▶ _What needs to be done_:
Exact reproduction of every record is required, and pictures are to be excluded.

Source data

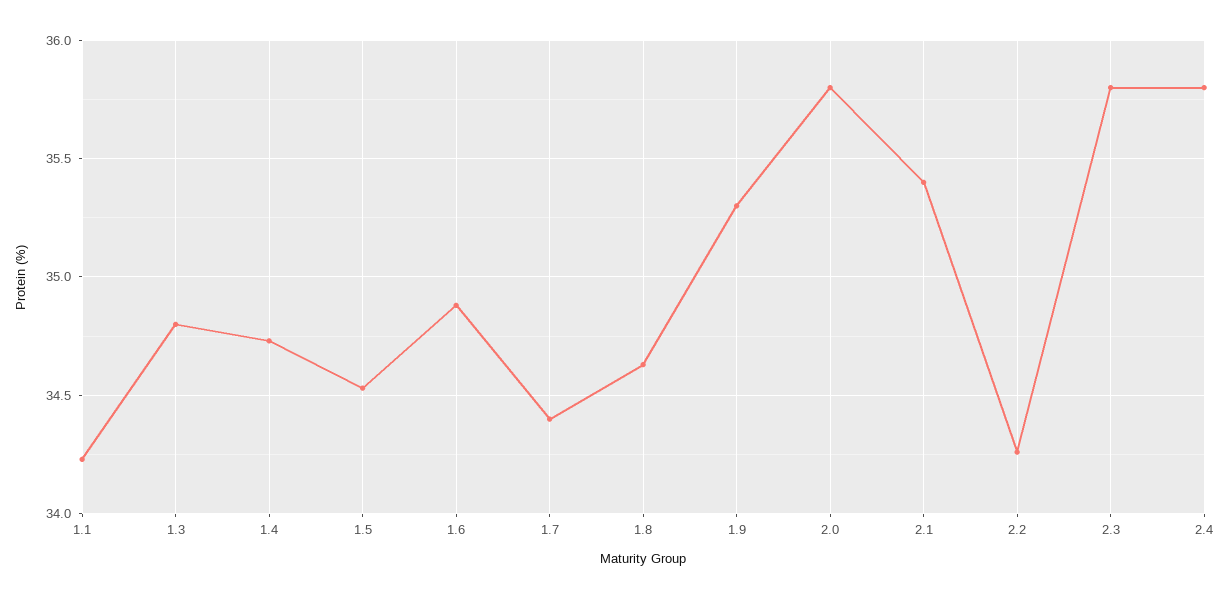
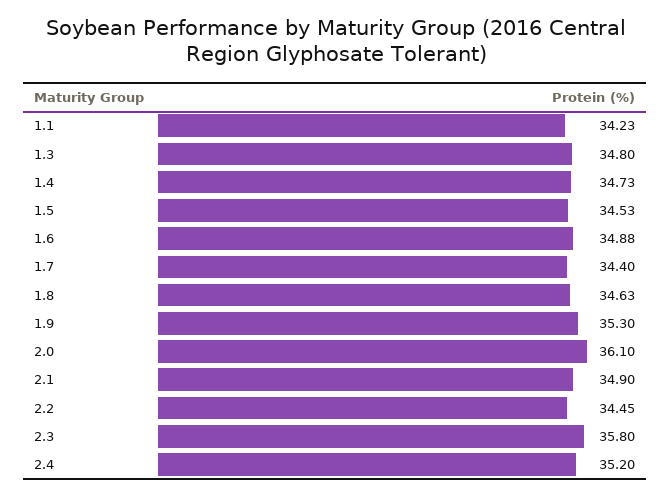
  {
    "1.1": 34.23,
    "1.3": 34.8,
    "1.4": 34.73,
    "1.5": 34.53,
    "1.6": 34.88,
    "1.7": 34.4,
    "1.8": 34.63,
    "1.9": 35.3,
-   "2.0": 35.8,
+   "2.0": 36.1,
-   "2.1": 35.4,
+   "2.1": 34.9,
-   "2.2": 34.25,
+   "2.2": 34.45,
    "2.3": 35.8,
-   "2.4": 35.8
+   "2.4": 35.2
  }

▶ _Answer to the exercise_:
  {
    "1.1": 34.23,
    "1.3": 34.8,
    "1.4": 34.73,
    "1.5": 34.53,
    "1.6": 34.88,
    "1.7": 34.4,
    "1.8": 34.63,
    "1.9": 35.3,
-   "2.0": 35.8,
+   "2.0": 36.1,
-   "2.1": 35.4,
+   "2.1": 34.9,
-   "2.2": 34.25,
+   "2.2": 34.45,
    "2.3": 35.8,
-   "2.4": 35.8
+   "2.4": 35.2
  }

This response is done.